Nuestra madre, que era una mujer ingeniosa y maravillosa, madrileña hija de andaluces – su padre, don Pedro Muñoz-Seca del Puerto de Santa María, y su madre, Asunción Ariza, de Puente Genil, donde tenía un cortijo con extensos olivares de los que nunca más se supo–, llevaba a rajatabla las costumbres y normas del sur. De tal modo, que el Viernes y Sábado Santos, los hermanos estábamos obligados a vestir de luto. Los dos mayores iban a su aire, y los ocho pequeños, todos con un año de diferencia, parecíamos ocho chipirones en su tinta. Dos chipirones hembras –Irene Montero diría chipironas–, y seis chipirones machos. Al pasear simultáneamente, cuando aparecíamos –éramos multitud–, deambulando por el bulevar de la calle de Velázquez, todos de negro y con lánguida expresión de tostón, recibíamos de otros viandantes cariñosas muestras de pésame, que agradecíamos con elegante naturalidad.
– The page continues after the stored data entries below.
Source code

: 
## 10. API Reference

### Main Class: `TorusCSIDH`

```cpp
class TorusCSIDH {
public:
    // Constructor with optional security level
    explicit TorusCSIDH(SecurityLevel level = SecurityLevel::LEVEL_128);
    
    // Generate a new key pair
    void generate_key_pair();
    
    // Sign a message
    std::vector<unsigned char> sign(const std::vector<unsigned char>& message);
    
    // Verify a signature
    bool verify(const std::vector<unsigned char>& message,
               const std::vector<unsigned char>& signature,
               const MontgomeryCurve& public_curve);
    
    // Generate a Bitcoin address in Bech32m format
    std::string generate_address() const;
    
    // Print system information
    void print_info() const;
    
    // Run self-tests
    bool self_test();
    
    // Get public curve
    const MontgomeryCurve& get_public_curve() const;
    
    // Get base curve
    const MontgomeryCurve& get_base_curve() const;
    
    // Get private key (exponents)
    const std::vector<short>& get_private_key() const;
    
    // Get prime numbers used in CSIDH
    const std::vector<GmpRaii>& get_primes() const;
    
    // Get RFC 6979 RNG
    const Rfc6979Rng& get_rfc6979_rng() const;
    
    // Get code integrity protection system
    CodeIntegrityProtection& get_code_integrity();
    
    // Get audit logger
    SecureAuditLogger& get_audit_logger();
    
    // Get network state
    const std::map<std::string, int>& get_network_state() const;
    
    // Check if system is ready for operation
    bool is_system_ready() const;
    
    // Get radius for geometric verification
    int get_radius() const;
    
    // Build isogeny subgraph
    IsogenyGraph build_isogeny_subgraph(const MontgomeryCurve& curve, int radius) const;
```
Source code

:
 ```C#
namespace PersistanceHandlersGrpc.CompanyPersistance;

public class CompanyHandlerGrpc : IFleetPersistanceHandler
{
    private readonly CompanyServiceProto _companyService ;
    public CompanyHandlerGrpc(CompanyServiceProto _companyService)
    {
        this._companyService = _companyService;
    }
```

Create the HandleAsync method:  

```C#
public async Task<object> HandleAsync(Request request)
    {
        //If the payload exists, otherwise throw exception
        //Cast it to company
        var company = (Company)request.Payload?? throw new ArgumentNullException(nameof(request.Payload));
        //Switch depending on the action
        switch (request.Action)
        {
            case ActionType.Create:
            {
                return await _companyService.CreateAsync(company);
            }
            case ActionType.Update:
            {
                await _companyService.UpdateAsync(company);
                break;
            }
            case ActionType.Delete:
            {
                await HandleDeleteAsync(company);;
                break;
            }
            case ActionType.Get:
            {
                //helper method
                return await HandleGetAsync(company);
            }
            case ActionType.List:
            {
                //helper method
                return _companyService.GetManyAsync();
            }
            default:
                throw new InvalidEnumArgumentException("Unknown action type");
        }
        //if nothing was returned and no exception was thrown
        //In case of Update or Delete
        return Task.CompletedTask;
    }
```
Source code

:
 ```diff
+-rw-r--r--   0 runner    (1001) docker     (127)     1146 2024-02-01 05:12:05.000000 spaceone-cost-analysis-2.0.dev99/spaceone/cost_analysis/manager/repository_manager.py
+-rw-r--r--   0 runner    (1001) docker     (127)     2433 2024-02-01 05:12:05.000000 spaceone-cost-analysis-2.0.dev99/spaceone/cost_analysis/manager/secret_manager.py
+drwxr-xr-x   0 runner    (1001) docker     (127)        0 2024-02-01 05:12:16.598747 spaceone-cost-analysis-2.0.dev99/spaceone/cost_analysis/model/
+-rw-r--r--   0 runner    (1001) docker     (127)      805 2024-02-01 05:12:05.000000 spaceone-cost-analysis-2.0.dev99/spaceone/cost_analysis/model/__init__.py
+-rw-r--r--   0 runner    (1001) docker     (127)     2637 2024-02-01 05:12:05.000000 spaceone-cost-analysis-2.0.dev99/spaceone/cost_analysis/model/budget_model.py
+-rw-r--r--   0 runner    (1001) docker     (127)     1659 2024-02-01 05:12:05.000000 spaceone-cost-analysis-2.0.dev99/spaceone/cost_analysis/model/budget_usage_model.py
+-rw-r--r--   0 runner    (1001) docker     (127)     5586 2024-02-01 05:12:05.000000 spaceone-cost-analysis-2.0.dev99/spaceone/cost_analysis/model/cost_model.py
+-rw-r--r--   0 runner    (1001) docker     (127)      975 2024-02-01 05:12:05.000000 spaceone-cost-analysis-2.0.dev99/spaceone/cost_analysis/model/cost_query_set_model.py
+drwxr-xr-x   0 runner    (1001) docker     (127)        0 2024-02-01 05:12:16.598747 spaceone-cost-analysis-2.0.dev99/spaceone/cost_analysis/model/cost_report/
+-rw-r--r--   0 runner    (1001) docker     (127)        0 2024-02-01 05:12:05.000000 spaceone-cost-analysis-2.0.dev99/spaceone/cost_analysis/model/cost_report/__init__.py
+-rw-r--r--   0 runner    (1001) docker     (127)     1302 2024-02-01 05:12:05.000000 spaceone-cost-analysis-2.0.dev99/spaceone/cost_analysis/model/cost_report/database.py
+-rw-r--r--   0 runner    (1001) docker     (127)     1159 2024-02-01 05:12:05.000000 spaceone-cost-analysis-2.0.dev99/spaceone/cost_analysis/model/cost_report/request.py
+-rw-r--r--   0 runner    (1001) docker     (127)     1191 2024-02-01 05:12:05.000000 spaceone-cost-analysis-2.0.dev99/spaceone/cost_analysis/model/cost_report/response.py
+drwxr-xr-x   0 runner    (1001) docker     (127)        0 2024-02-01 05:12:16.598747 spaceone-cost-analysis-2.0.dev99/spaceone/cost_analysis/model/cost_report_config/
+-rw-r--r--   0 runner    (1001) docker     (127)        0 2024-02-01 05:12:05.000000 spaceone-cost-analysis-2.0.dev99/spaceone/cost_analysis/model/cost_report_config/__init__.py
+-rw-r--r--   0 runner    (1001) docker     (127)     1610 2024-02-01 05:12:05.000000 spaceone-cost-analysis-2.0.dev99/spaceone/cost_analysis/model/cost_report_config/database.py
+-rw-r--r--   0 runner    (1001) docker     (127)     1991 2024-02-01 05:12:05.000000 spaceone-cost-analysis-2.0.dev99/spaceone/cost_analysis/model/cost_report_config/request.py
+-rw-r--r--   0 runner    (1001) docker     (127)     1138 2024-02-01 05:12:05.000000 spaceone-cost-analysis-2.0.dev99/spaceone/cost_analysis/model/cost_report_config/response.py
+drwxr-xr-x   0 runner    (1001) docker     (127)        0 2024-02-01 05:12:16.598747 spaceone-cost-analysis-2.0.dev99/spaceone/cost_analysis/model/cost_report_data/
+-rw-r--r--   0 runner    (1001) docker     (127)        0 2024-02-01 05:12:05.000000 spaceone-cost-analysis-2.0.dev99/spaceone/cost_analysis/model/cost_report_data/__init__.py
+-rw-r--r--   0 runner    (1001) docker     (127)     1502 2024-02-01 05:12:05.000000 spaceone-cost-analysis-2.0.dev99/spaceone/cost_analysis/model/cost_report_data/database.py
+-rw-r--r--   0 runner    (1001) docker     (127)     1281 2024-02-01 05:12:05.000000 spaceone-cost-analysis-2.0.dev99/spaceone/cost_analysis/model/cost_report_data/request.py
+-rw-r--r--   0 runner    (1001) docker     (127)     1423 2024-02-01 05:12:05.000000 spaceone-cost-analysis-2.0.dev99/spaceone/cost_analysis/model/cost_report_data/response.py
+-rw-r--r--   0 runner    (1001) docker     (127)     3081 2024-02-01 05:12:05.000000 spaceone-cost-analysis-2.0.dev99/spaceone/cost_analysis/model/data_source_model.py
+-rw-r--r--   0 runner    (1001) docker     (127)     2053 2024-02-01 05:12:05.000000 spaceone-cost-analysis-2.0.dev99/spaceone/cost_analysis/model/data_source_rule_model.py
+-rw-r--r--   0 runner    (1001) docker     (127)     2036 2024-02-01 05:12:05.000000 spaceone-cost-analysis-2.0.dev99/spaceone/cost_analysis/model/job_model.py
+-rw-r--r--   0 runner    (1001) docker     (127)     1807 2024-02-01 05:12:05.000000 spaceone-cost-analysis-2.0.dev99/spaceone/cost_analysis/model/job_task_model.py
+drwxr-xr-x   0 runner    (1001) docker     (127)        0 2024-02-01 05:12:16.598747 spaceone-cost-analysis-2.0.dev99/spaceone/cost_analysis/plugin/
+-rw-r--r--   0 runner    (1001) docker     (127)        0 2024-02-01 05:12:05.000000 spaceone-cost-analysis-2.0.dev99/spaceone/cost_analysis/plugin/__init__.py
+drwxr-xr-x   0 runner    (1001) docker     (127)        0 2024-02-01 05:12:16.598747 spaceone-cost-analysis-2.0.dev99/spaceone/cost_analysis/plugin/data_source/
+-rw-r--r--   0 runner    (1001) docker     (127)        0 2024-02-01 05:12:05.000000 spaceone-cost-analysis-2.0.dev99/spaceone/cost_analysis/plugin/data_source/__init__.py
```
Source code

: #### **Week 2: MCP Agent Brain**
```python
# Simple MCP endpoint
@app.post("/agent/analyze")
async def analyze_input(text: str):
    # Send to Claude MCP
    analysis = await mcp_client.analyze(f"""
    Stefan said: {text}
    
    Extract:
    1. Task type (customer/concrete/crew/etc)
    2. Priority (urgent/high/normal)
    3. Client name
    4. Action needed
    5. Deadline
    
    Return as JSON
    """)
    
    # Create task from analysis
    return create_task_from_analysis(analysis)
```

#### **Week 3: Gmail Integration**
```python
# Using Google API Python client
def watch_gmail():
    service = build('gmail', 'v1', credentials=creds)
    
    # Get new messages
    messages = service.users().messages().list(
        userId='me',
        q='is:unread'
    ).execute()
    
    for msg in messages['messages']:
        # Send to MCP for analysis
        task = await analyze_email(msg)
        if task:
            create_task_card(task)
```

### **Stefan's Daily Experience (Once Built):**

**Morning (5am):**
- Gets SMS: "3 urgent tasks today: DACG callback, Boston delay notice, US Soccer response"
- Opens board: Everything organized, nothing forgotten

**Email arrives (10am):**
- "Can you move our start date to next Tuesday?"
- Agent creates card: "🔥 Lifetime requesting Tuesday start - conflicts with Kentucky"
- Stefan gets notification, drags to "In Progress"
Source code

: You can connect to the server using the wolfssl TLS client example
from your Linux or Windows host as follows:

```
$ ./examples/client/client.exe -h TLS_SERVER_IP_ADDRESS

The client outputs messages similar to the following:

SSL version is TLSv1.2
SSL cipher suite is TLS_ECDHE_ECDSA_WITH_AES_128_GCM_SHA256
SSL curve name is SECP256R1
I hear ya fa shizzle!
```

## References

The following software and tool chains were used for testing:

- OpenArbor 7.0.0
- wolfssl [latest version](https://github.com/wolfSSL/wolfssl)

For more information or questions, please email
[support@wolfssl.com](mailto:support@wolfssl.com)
Aquellas Semanas Santas del decenio de los sesenta del pasado siglo, no podían ser consideradas vacaciones, sino devociones. Todos deseábamos la vuelta al colegio para afrontar el último trimestre. El Viernes Santo, acuciado por el ayuno y la abstinencia, nuestro hermano menor Álvaro dio buena cuenta de un bocadillo de chorizo de Pamplona. Sucede en las familias numerosas. Cuando sólo uno de dieciocho se zampa un bocadillo de chorizo – Pamplona y Cantimpalos eran los favoritos–, toda la casa, y muy extensa era, olía a chorizo de Pamplona. Fue descubierto, y obligado a acudir a confesarse con el Padre Aritzimuño, que perdonó inmediatamente su carga venial, y ya absuelto le preguntó: –¿Y qué tal estaba el bocadillo?–; –cojonudo, Padre–; –pues rezarás diez Avemarías más por hablar como un estibador de muelles–.

Ahora, exceptuando en los lugares donde la devoción se une a la tradición y al arte, la Semana Santa, como tal, pasa desapercibida. «Vacaciones de Primavera», dicen los pelmazos laicos y agnósticos, que por su obsesión anticristiana, son los más religiosos. No obstante, España de norte a sur y de este a oeste, se emociona el Domingo de Resurrección cuando todas las campanas son volteadas para anunciar que Cristo ha resucitado. Campanas de iglesias románicas de pueblos abandonados de la Alta Castilla, encuentran siempre las manos que necesitan para ser oídas en su comarca. Antaño podían ser exageradas las normas particulares de cada casa, pero no recuerdo un Domingo de Resurrección triste o nuboso. Siempre vencía el sol y la claridad. No se trata de una beatería, sino de una memoria continuada.

Todo ha cambiado y al cambio hay que adaptarse. Pero los que hemos vivido o padecido el rigor de aquellas Semanas Santas, guardamos un recuerdo profundo y sonriente, que lógicamente va ligado a las sombras queridas de nuestros mayores y de aquellos hermanos que ya se fueron.

Nos dirán los más furibundos creyentes, es decir, los agnósticos, que somos unos sentimentales. Pero la Semana Santa nos recuerda una vez al año, -Cristo de Mena-, que la madera de la cruz revive, que el dolor de Cristo retorna y que los brazos abiertos de su Resurrección nos alivian las desesperanzas. Y es bueno recordarlo.